- [Extracted text]:
## START

"Because Huntington's brush is broad, his specifics are vulnerable to attack. In a rebuttal to Huntington's argument, Johns Hopkins professor Fouad Ajami, a Lebanese-born Shi'ite who certainly knows the world beyond the ivory-tower American universities, writes in the September-October, 1993 issue of Foreign Affairs:'The world of Islam divides and subdivides. The battle lines in the Caucasus ... are not coextensive with civilizational fault lines. The lines follow the interest of states. Where Huntington sees a civilizational duel between Armenia and Azerbaijan, the Iranian state has cast religious zeal ... to the wind ... in that battle the Iranians have tilted toward Christian Armenia.'
"True, Huntington's hypothesized war between Islam and Orthodox Christianity is not borne out by the alliance network in the Caucasus. But that is only because he has misidentified which civilizational war is occurring there. Azeri Turks, perhaps the world's most secular Shi'ite Moslems, see their cultural identity not in terms of religion but in terms of their Turkic race. The Armenians, likewise, fight the Azeris not because the latter are Moslems, but becaue they are Turks, related to the same Turks who massacred Armenians in 1915. Turkic culture (secular and based on languages adopting a Latin script) is battling Iranian culture (religiously militant as defined by the Teheran clergy, and wed to an Arabic script) across Central Asia and the Caucasus. The Armenians are, therefore, natural allies of their fellow Indo-Europeans, the Iranians.
"Huntington may be correct to say that the Caucasus is a flash point of cultural and racial wars. But, as Ajami observes, Huntington's terms are too simple. While Turks are growing deeply distrustful and coming to hate Moslem Iran, they are also, especially in the shantytowns that are coming to dominate Turkish political life, identifying themselves increasingly as Moslems, betrayed by a West that for several years did little to help besieged Moslems in Bosnia and which attacks Turkish Moslems in the streets of Germany.
"To go a step further, the Balkans, where nation-state wars flared at the beginning of the twentieth century, have been on the verge of culture conflict between Orthodox Christianity (represented by the Serbs and a classic Byzantine configuration of somewhat-sympathetic Greeks, Russians, and Romanians) and the worldwide House of Islam. Yet in the Caucasus, Islam is subdivided into a clash between Turks and Iranians. Ajami rightly asserts that this very subdividing, not to mention the many divisions within the Arab world, indicate that the West, including the United States, is not threatened by Huntington's scenario. As the Gulf War demonstrated, the West can still play one part of the House of Islam against another.

## END

- [List of tasks]:
a. In the passage on Huntington's argument, which side does Ajami say the Iranians tilted toward in the battle between Armenia and Azerbaijan?
b. Continue the passage on Huntington's argument from its final sentence.

- [Provided data]:

## START

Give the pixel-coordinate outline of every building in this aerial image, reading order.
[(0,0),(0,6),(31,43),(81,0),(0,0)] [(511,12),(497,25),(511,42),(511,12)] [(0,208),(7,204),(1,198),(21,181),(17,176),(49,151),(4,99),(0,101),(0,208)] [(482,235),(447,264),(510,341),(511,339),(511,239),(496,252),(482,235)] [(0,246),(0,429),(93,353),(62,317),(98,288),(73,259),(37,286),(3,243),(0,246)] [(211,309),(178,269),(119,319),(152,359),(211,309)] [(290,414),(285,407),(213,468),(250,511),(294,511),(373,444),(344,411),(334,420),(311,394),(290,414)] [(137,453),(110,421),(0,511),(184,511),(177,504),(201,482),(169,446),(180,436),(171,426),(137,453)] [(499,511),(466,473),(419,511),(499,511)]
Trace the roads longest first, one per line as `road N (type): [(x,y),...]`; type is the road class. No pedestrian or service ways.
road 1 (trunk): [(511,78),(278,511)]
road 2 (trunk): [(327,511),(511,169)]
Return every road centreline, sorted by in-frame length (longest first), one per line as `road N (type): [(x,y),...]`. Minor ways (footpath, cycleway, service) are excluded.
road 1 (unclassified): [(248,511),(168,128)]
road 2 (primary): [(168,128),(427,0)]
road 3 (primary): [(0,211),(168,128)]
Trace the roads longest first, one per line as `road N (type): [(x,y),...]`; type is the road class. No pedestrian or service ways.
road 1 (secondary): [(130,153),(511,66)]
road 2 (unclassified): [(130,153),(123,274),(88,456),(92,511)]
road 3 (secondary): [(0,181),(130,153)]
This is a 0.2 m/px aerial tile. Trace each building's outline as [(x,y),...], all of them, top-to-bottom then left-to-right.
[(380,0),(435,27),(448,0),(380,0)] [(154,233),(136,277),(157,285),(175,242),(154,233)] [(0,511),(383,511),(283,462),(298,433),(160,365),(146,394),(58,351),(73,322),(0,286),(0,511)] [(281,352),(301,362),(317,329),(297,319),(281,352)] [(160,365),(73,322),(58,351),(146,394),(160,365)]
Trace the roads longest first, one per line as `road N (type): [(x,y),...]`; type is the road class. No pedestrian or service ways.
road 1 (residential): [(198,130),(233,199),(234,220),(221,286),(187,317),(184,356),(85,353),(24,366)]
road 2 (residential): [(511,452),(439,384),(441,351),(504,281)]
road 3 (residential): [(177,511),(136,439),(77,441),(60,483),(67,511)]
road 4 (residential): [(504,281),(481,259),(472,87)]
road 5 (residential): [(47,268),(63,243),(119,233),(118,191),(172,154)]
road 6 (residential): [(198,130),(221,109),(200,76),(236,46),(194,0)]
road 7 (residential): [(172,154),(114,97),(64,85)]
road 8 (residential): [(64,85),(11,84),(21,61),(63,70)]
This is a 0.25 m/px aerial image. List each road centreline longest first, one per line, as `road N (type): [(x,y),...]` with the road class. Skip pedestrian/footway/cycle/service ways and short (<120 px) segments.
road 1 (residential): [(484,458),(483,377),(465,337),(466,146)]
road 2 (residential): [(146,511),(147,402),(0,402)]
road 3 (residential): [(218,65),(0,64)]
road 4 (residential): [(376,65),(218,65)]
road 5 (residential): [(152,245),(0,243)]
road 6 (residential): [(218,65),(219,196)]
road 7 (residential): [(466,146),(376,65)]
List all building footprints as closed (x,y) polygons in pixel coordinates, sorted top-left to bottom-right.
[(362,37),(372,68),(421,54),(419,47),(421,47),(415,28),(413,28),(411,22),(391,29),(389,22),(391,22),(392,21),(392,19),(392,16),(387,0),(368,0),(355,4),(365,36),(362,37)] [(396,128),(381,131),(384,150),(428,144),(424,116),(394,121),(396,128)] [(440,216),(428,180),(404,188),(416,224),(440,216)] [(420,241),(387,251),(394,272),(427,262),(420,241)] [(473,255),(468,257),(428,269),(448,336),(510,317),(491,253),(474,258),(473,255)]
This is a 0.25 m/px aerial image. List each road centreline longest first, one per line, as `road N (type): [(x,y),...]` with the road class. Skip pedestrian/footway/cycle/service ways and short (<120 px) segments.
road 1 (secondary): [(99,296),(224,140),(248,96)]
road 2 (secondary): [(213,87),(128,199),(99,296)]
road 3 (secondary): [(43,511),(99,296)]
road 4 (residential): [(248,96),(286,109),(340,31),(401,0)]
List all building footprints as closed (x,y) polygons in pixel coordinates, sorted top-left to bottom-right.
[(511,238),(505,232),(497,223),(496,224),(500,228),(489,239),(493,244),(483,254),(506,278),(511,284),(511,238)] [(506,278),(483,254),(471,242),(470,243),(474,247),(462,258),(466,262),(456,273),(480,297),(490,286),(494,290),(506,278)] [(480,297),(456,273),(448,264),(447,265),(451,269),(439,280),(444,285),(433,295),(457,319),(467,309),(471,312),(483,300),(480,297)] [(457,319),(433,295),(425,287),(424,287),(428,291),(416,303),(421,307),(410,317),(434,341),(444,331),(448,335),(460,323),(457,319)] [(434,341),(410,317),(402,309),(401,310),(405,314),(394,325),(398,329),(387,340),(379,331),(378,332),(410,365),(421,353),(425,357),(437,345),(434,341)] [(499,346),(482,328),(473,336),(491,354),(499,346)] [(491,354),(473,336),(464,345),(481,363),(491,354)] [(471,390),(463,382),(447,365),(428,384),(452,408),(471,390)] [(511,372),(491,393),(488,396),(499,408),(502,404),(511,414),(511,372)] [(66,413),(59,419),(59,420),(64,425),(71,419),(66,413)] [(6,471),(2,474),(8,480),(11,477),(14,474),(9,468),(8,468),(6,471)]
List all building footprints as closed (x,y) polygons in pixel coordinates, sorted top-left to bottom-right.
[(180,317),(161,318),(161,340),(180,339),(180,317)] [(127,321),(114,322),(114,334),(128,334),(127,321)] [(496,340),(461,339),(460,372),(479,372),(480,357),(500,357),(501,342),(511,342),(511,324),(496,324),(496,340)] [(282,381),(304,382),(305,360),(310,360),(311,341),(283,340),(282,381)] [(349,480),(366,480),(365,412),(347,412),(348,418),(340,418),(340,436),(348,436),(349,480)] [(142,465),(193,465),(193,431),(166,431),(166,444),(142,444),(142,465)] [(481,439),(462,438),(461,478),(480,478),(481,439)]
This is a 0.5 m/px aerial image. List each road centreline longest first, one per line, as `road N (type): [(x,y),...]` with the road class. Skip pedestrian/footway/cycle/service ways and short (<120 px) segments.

## END

- [Answers for this exercise]:
a. Christian Armenia.

b.
"The Clash of Civilizations' is a romantic term, conjuring up massive armies divided by race, language, and religion, advancing across battlefields thousands of miles long, wielding banners of the cross and of the cresent. The reality is different. The desecration of Greek and Russian Orthodox tombstones by a Moslem Uzbek mob in Tashkent was an isolated incident ignited by specific, local factors - like other isolated events, such as a war between Moslems and Orthodox Christians in Bosnia; a decades-long war of words, with occasional bloodshed, between a Greek Orthodox government in Athens and a Turkish Moslem government in Ankara; the forced exodus, earlier in the twentieth century Moslem-controlled Black Sea coast; and the tensions between various Russian Orthodox and Turkic Moslem communities in Azerbaijan, Kyrgyzstan, and Kazakhstan. But these events, taken as a whole, have more to do with historically based religious and ethnic differences than with modern state loyalties. So for such events, Huntington's civilization clash is an approriate term - as a crude organizing principle.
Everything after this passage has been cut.